Dalam artikel penelitian ini menggunakan metode pendekatan kualitatif berupa metode penelitian etnografi dan mengambil disumber berupa literatur. 

Dengan menggunakannya metode tersebut, diharapkan memiliki tujuan untuk mengkaji secara historis dan mencari makna, serta bersifat apaadanya dan juga bisa setranparan mungkin. 

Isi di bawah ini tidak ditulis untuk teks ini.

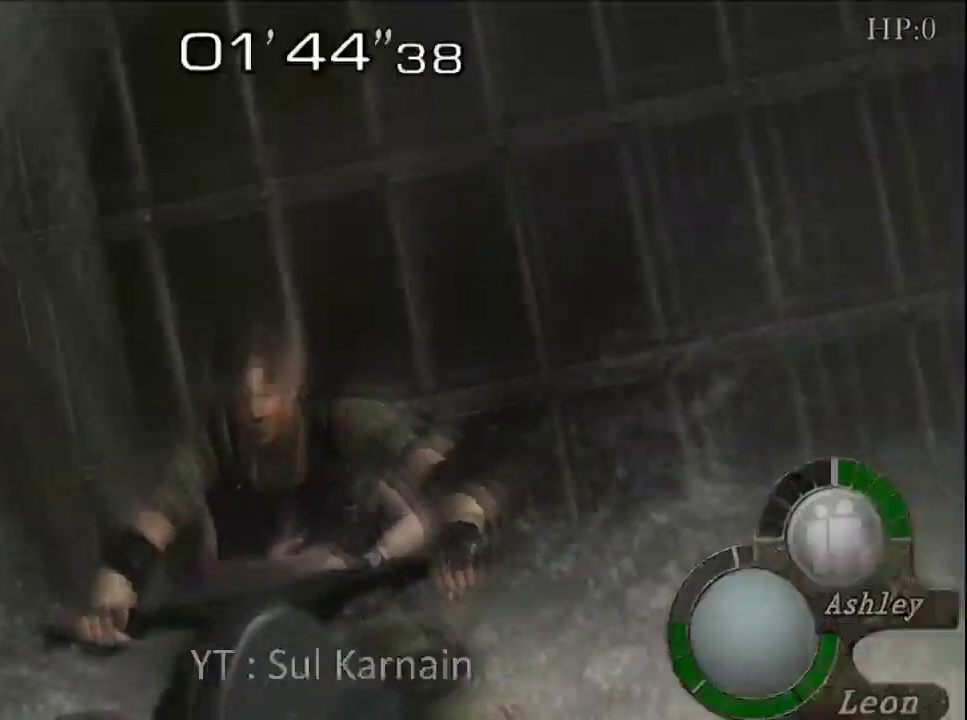
{"buttons": [], "left_stick": "up", "right_stick": "center", "events": []}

Didalam artikel ini data yang dikumpulkan berupa library research, terutama pada penjelasan yang dirasa tidak terdapat didalam metode wawancara, serta dengan menggunakan metode ini diharapkan menjadi bahan pelengkap dalam pembuatan artikel ini. Yang kedua yakni menggunakan field research atau metode penelitian lapangan, dalam penelitian lapangan penulis mengujungi langsung tempat diselegarakanya tradisi atau kebudayaan tersebut, serta penulis mencari sumber informasi pada narasumber. 

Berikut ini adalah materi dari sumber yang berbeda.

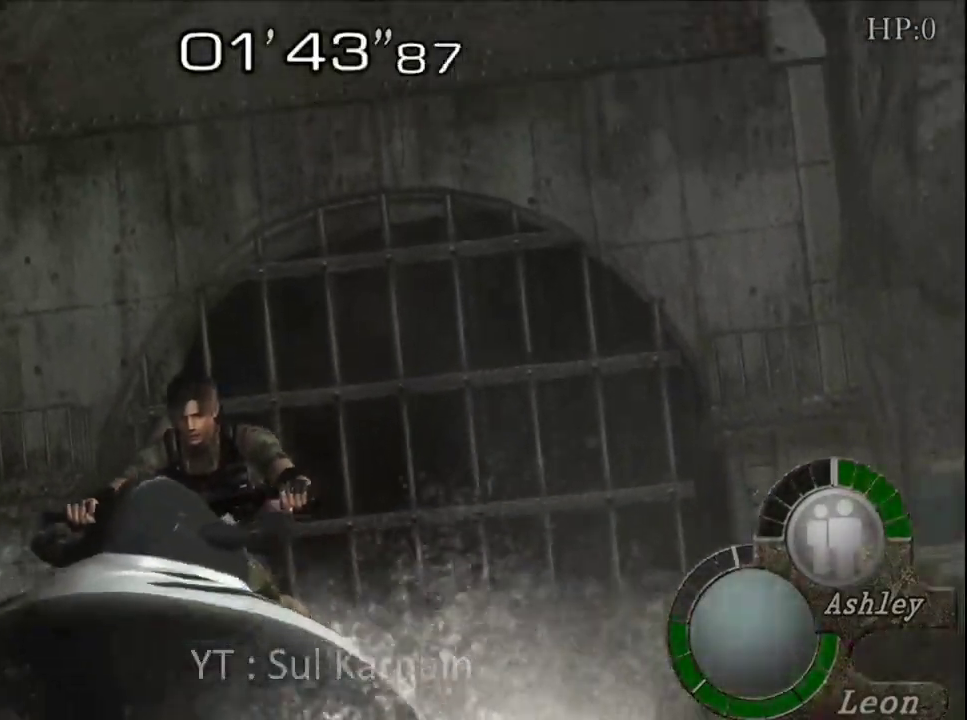
{"buttons": [], "left_stick": "up", "right_stick": "center", "events": []}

Dalam wawancara juga diklasifikasikan menjadi dua bagian, yakni: wawancara mendalam dan wawancara biasa. Wawancara mendalam dilakukan terhadap tokoh tokoh penting dalam desa tersebut, yaitu berupa wawancara kepada Kasi Kesra Desa Alasmalang dan wawancara ini bersifat formal, serta penulis menyiapkan pertanyaan pertanyaan sebelum dilontarkan kepada narasumber. 

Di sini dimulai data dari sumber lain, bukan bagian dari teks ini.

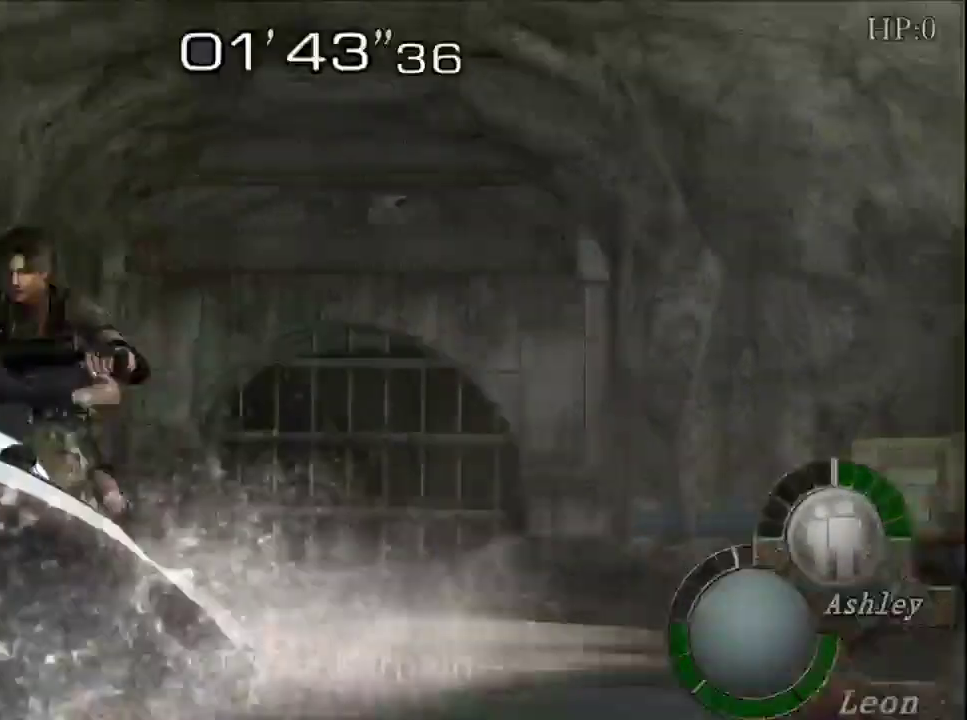
{"buttons": [], "left_stick": "up", "right_stick": "center", "events": [[117, "R2", "down"], [133, "R2", "up"]]}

Yang kedua yakni, wawancara biasa, target dalam wawancara ini ialah warga sekitar, dalam wawancara ini menggunakan teknik wawancara etnografi, yang lebih bersifat santai. Pemilihan tekni etnografi juga bukan tapa alasan, melainkan agar narasumber tidak kaku dalam menjawab pertanyaan dan lebih terbuka kepada peneliti.

 

  • HASIL PEMBAHASAN

 

Banyuwangi memiliki banyak budaya yang sampai sekarang di lestarikan, budaya tersebut kebanyakan berasal dari suku Osing yang tinggal di Banyuwangi. Salah satu budaya suku Osing adalah kebo-keboan.  Adapun nilai -- nilai budaya Osing. Satu, tepo seliro merupakan sikap saling menghargai satu sama lain, sehingga masayarakat yang berada dilingkungan tersebut merasa tentram dan Aman. Dua, mawas diri merupakan tindakan seseorang untuk menahan diri memberikan suatu  komentar terhadap orang lain, sebelum dia mengintropeksi dirinya. Tiga, gesah, melabot dan kebersamaan. 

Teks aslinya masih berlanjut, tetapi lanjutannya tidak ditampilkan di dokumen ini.